O grande segredo da poesia reside no fato de se poder inventar mundos, “luas cheias”, palavras, canções. Já a viagem requer força por parte do viajante, como bem diz Cecília Meireles, nos versos de “Constância do deserto”: “Em praias de indiferença/ navega o meu coração./ Venho desde a adolescência/ na mesma navegação./[...]/ Em praias de indiferença/ navega meu coração./ Impossível, permanência./ Impossível, direção./ E assim por toda a existência/ navegar navegarão/ os que têm por toda ciência/ desencanto e devoção” (MEIRELES, 1983: 129-130).
Aqui reside a chave do encantamento do poeta com as palavras: a viagem como forma de resistência às coisas que passam sem deixar marcas. A falta de rumo da existência humana não é razão para deixar de acreditar na vida, ou antes, é através do ato de “navegar” que o eu busca a própria realização. Assim, navegar na certeza de que é preciso, “chegar ao porto/ da vida finda/ cantando sempre,/ sonhando ainda” (KOLODY, 1999: 108), tal como afirma a poeta. Dessa maneira, nos versos de Helena Kolody, a repetição do tema da viagem aponta para a esperança e certeza de que as palavras têm o poder de despertar o homem para o sonho, para iniciar a busca e chegar à realização.
A remissão constante ao tema da viagem relaciona-se à procura do eu em permanente busca de si mesmo, ao refúgio, à evasão, e reporta às mais diversas formas de desdobramento do sujeito lírico sempre à procura de algo que preencha o vazio e dê sentido à sua grande inquietação: o sentido da existência ante a certeza da finitude. É essa agitação interior que parece impulsionar Meireles e Kolody na busca de uma linguagem essencial que traduza a instabilidade do eu e dê sentido à vida.

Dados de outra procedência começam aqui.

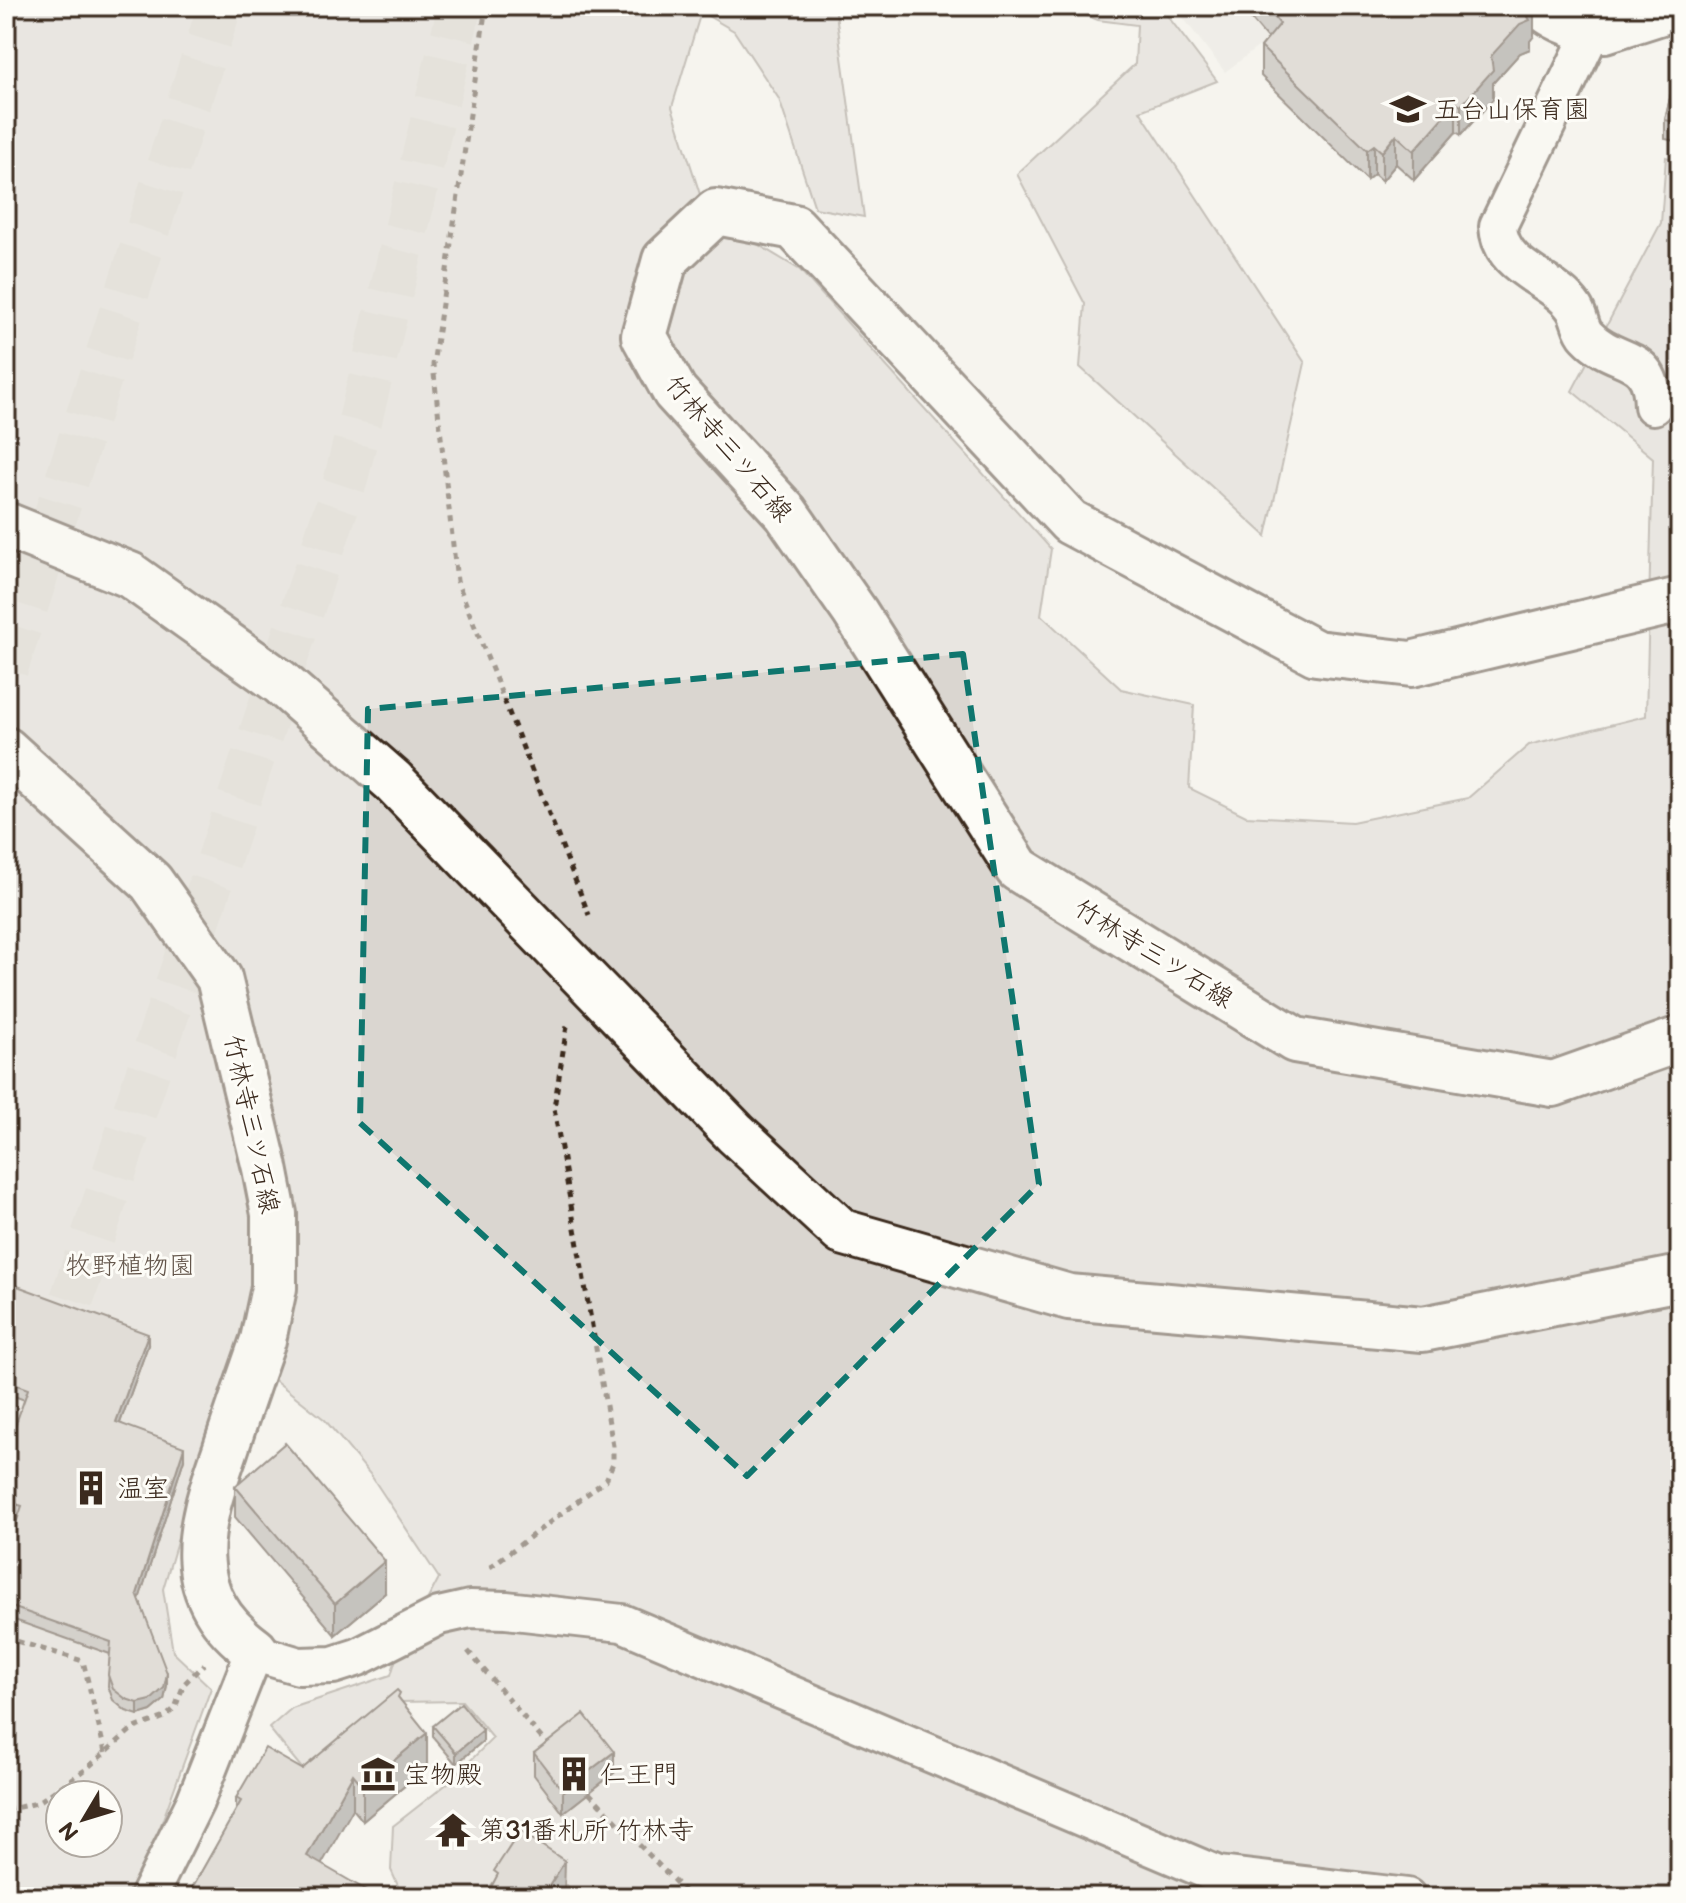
<svg xmlns="http://www.w3.org/2000/svg" width="1686" height="1903" font-family="'Balsamiq Sans','Klee One',sans-serif">
	<style>
		.built { fill: #e7e5df }
		.green { fill: #dad6d0; stroke: #8a8077; stroke-width: 2; fill-rule: evenodd }
		.lines { fill: none; stroke-linecap: round; stroke-linejoin: round }
		.secondary-tunnel { stroke: #d0ccc4; stroke-width: 44; stroke-dasharray: 44 22; stroke-linecap: butt }
		.minor-casing { stroke: #3b2a1e; stroke-width: 42 }
		.secondary-casing { stroke: #3b2a1e; stroke-width: 50 }
		.path { stroke: #3b2a1e; stroke-width: 5; stroke-dasharray: 6 6; stroke-linecap: butt }
		.minor { stroke: #fdfcf7; stroke-width: 36 }
		.secondary { stroke: #fdfcf7; stroke-width: 44 }
		.wall { fill: #aba6a1; stroke: #3b2a1e; stroke-width: 2 }
		.shaded-wall { fill: #8b8783; stroke: #3b2a1e; stroke-width: 2 }
		.building { fill: #c7c1bb; stroke: #3b2a1e; stroke-width: 2 }
		.marked { fill: none; stroke: #0f766e; stroke-width: 6; stroke-dasharray: 16 10; stroke-linejoin: round }
		.labels { text-anchor: middle; stroke-width: 6; stroke-linejoin: round; paint-order: stroke }
		.poi-label { font-size: 26px; fill: #3b2a1e; stroke: #fdfcf7; text-anchor: start }
		.street-label { font-size: 26px; fill: #3b2a1e; stroke: #fdfcf7 }
		.park-label { font-size: 26px; fill: #63554a; stroke: #fdfcf7 }
	</style>
	<rect width="100%" height="100%" fill="#f5f4ee"/>
	<filter id="ink" filterUnits="userSpaceOnUse"><feTurbulence type="fractalNoise" baseFrequency=".0125" numOctaves="2"/><feDisplacementMap in="SourceGraphic" scale="16" xChannelSelector="R" yChannelSelector="G"/><feConvolveMatrix kernelMatrix="1 2 1 2 8 2 1 2 1" color-interpolation-filters="sRGB"/></filter>
	<g filter="url(#ink)">
		<polygon class="built" points="1174,6 1312,6 1225,72"/>
		<g class="green">
			<path d="M6 6H835L864 217 815 208 779 99 734 31 701 12 672 107 706 213 800 270 1051 549 1041 615 1121 689 1194 705 1189 788 1246 816 1352 822 1468 798 1529 745 1646 716 1653 458 1572 391 1661 223 1666 157 1680 161V1897H583L521 1853 480 1897H403L391 1870 393 1826 448 1783 493 1738 462 1701 398 1702 318 1788 269 1728 292 1708 391 1675 405 1629 417 1619 439 1578 370 1474 325 1420 238 1351 190 1498 163 1589 173 1652 211 1688 140 1882 130 1897H6ZM60 1795H108V1843H60Z"/>
			<polygon points="1062,6 1160,6 1217,81 1140,111 1305,363 1266,536 1080,367 1085,304 1017,174 1135,64 1137,25 1098,20"/>
		</g>
		<g class="lines">
			<g class="secondary-tunnel">
				<polyline points="6,669 220,6"/>
				<polyline points="51,1362 346,479 460,6"/>
			</g>
			<g class="minor-casing">
				<g id="minor">
					<path d="M1535 6C1552 22 1569 28 1591 33L1605 6"/>
					<path d="M1653 406C1652 350 1616 367 1587 336 1580 329 1580 317 1574 308 1553 277 1500 270 1498 226L1591 33 1605 34 1680 10"/>
					<polyline points="148,1897 195,1802 255,1650 269,1657 299,1666 333,1665 358,1657 439,1616 470,1609 506,1610 622,1623 1218,1875 1407,1897"/>
				</g>
			</g>
			<g class="secondary-casing">
				<g id="secondary">
					<polyline points="6,525 130,575 280,682 393,781 735,1133 842,1232 1069,1297 1423,1329 1680,1278"/>
					<polyline points="1680,600 1411,664 1316,653 1070,522 794,227 716,212 665,260 644,336 675,392 786,513 855,612 1018,869 1295,1040 1553,1084 1680,1039"/>
					<path d="M6 750 151 882 219 978 265 1168 274 1214V1288L263 1340C250 1377 237 1414 225 1451 198 1528 179 1595 255 1650"/>
				</g>
			</g>
			<g class="path">
				<polyline points="486,6 433,365 457,581 589,915"/>
				<polyline points="6,1406 7,1404"/>
				<polyline points="490,1567 606,1480 613,1463 613,1446 554,1108 567,1026"/>
				<polyline points="6,1638 83,1661 105,1752"/>
				<polyline points="468,1651 549,1747"/>
				<polyline points="589,1793 690,1897"/>
				<polyline points="6,1810 37,1803 85,1770 132,1729 165,1717 175,1708 184,1684 204,1664"/>
			</g>
			<use href="#minor" class="minor"/>
			<use href="#secondary" class="secondary"/>
		</g>
		<g class="wall">
			<polygon points="1240,6 1530,6 1534,36 1530,41 1530,49 1520,53 1493,83 1493,99 1461,135 1456,132 1414,180 1396,164 1382,181 1374,174 1367,180 1261,76 1261,47 1268,39"/>
			<polygon points="1680,54 1680,142 1665,139 1665,120"/>
			<polygon points="6,1301 148,1345 120,1423 184,1459 139,1599 167,1685 164,1700 151,1711 138,1715 126,1711 113,1700 108,1686 110,1654 6,1617 6,1552 18,1517 6,1513 6,1452 25,1400 6,1393"/>
			<polygon points="235,1486 385,1593 335,1635 235,1517"/>
			<polygon points="400,1700 427,1767 363,1821 353,1809 187,1897 236,1811 236,1798 302,1769"/>
			<polygon points="433,1726 483,1741 456,1764 433,1737"/>
			<polygon points="534,1753 614,1773 563,1813 534,1775"/>
		</g>
		<g class="shaded-wall">
			<polygon points="1525,6 1534,7 1534,36 1530,41 1530,49 1520,53 1493,83 1493,99 1461,135 1461,106 1491,56"/>
			<polygon points="1456,103 1456,132 1414,180 1414,151"/>
			<polygon points="1396,135 1396,164 1382,181 1382,152"/>
			<polygon points="1374,145 1374,174 1367,180 1367,150"/>
			<polygon points="148,1334 148,1345 116,1434 116,1422"/>
			<polygon points="184,1447 184,1459 137,1606 137,1594"/>
			<polygon points="385,1561 385,1593 335,1635 335,1604"/>
			<polygon points="167,1673 167,1685 164,1700 151,1711 138,1715 138,1703"/>
			<polygon points="483,1730 483,1741 456,1764 456,1753"/>
			<polygon points="427,1733 427,1767 363,1821 363,1786"/>
			<polygon points="614,1752 614,1773 563,1813 563,1791"/>
			<polygon points="353,1774 353,1809 307,1890 307,1856"/>
			<polygon points="565,1861 564,1897 542,1897"/>
		</g>
		<g class="building">
			<polygon points="1265,6 1529,6 1534,7 1527,15 1530,20 1520,24 1491,56 1493,70 1461,106 1456,103 1414,151 1396,135 1382,152 1374,145 1367,150 1261,47 1280,24"/>
			<polygon points="1680,54 1680,123 1665,120"/>
			<polygon points="12,1284 148,1334 116,1422 184,1447 137,1594 167,1673 164,1688 151,1700 138,1703 126,1699 113,1689 108,1675 111,1642 6,1605 6,1552 22,1506 6,1501 6,1452 28,1389 6,1381 6,1301"/>
			<polygon points="285,1443 385,1561 335,1604 235,1486"/>
			<polygon points="397,1690 400,1693 398,1697 427,1733 363,1786 353,1774 307,1856 378,1897 187,1897 241,1801 236,1798 265,1748 302,1769"/>
			<polygon points="461,1703 483,1730 456,1753 433,1726"/>
			<polygon points="584,1714 614,1752 563,1791 534,1753"/>
			<polygon points="520,1831 565,1861 542,1897 486,1897 498,1874 494,1871"/>
		</g>
	</g>
	<path d="M0 0H1686V1903H0ZM963 654 1039 1184 747 1476 360 1123 368 709Z" fill="#f5f4ee" fill-opacity=".55" fill-rule="evenodd"/>
	<path class="marked" d="M963 654 1039 1184 747 1476 360 1123 368 709Z"/>
	<defs>
		<g id="school-bare" transform="scale(2.76)"><path d="M0-5L7-2L0 1L-7-2ZM-4 1L0 2.5L4 1V4Q0 6-4 4Z" fill="#3b2a1e" stroke="#fdfcf7" stroke-width="2.5" paint-order="stroke"/></g>
		<g id="building-bare" transform="scale(2.76)"><path d="M-4-6H4V6H1V3H-1V6H-4ZM-2.5-4.3h1.7v1.8h-1.7ZM.8-4.3h1.7v1.8H.8ZM-2.5-1h1.7V.8h-1.7ZM.8-1h1.7V.8H.8Z" fill="#3b2a1e" stroke="#fdfcf7" stroke-width="2.5" paint-order="stroke"/></g>
		<g id="museum-bare" transform="scale(2.76)"><path d="M0-6L6-3V-2H-6V-3ZM-5-1h2V3h-2ZM-1-1h2V3h-2ZM3-1h2V3H3ZM-6 4H6V6H-6Z" fill="#3b2a1e" stroke="#fdfcf7" stroke-width="2.5" paint-order="stroke"/></g>
		<g id="temple-bare" transform="scale(2.76)"><path d="M0-6L5-2H3V0L6.5 2.5H4V6H1.5V3h-3V6H-4V2.5H-6.5L-3 0V-2H-5Z" fill="#3b2a1e" stroke="#fdfcf7" stroke-width="2.5" paint-order="stroke"/></g>
	</defs>
	<g fill-rule="evenodd">
		<use href="#school-bare" x="1408" y="109"/>
		<use href="#building-bare" x="91" y="1488"/>
		<use href="#museum-bare" x="378" y="1774"/>
		<use href="#building-bare" x="574" y="1774"/>
		<use href="#temple-bare" x="453" y="1830"/>
	</g>
	<g class="labels">
		<g class="poi-label">
			<text x="1434" y="118">五台山保育園</text>
			<text x="117" y="1497">温室</text>
			<text x="404" y="1783">宝物殿</text>
			<text x="600" y="1783">仁王門</text>
			<text x="479" y="1839">第31番札所 竹林寺</text>
		</g>
		<g class="street-label">
			<text transform="translate(729 448) rotate(50)" y="9">竹林寺三ツ石線</text>
			<text transform="translate(1154 953) rotate(32)" y="9">竹林寺三ツ石線</text>
			<text transform="translate(252 1124) rotate(78)" y="9">竹林寺三ツ石線</text>
		</g>
		<g class="park-label">
			<text x="130" y="1274">牧野植物園</text>
		</g>
	</g>
	<rect width="1686" height="1903" fill="none" stroke="#fdfcf7" stroke-width="32"/>
	<rect x="16" y="16" width="1654" height="1871" fill="none" stroke="#3b2a1e" stroke-width="3" filter="url(#ink)"/>
	<g transform="translate(84 1819) rotate(232)"><circle r="38" fill="#fdfcf7" stroke="#afa8a0" stroke-width="2"/>
	<path d="M0-6L14 30L0 20L-14 30Z" fill="#3b2a1e"/>
	<text y="-12" font-size="22" font-weight="bold" text-anchor="middle" fill="#3b2a1e">N</text>
	</g>
</svg>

Nas obras de Cecília Meireles e Helena Kolody, o tema da viagem faz com que o sujeito poético se volte ao tempo passado e também se lance ao tempo futuro. Para Erico Verissimo, o ser humano viaja por dois motivos básicos: “para fugir ou para buscar. Os fugitivos cedo ou tarde descobrem que seus problemas são de natureza geográfica” (VERISSIMO, 1999: 145). Nesse sentido, a viagem não é só um processo de redescoberta, mas uma experiência que se realiza no plano pessoal e espacial, pois a travessia faz parte da vida.
À luz do que precede, pode-se dizer que Cecília Meireles e Helena Kolody realizam uma poesia que é, acima de tudo, busca de uma expressão adequada, concisa, memorável, cujo universo imaginário e poético são essenciais.


REFERÊNCIAS BIBLIOGRÁFICAS

KOLODY, Helena. Viagem no espelho. 5ª ed. Curitiba: Editora da UFPR, 1999.
BARBOSA, João Alexandre. As ilusões da modernidade. São Paulo: Perspectiva, 1986.
MEIRELES, Cecília. Flor de poema. Rio de Janeiro: Editora Nova Fronteira, 1983 (Coleção poiesis).
VERISSIMO, Erico. A liberdade de escrever: entrevista sobre literatura e política (Apresentação de Luis Fernando Veríssimo; organização de Maria da Glória Bordini). São Paulo: Globo, 1999.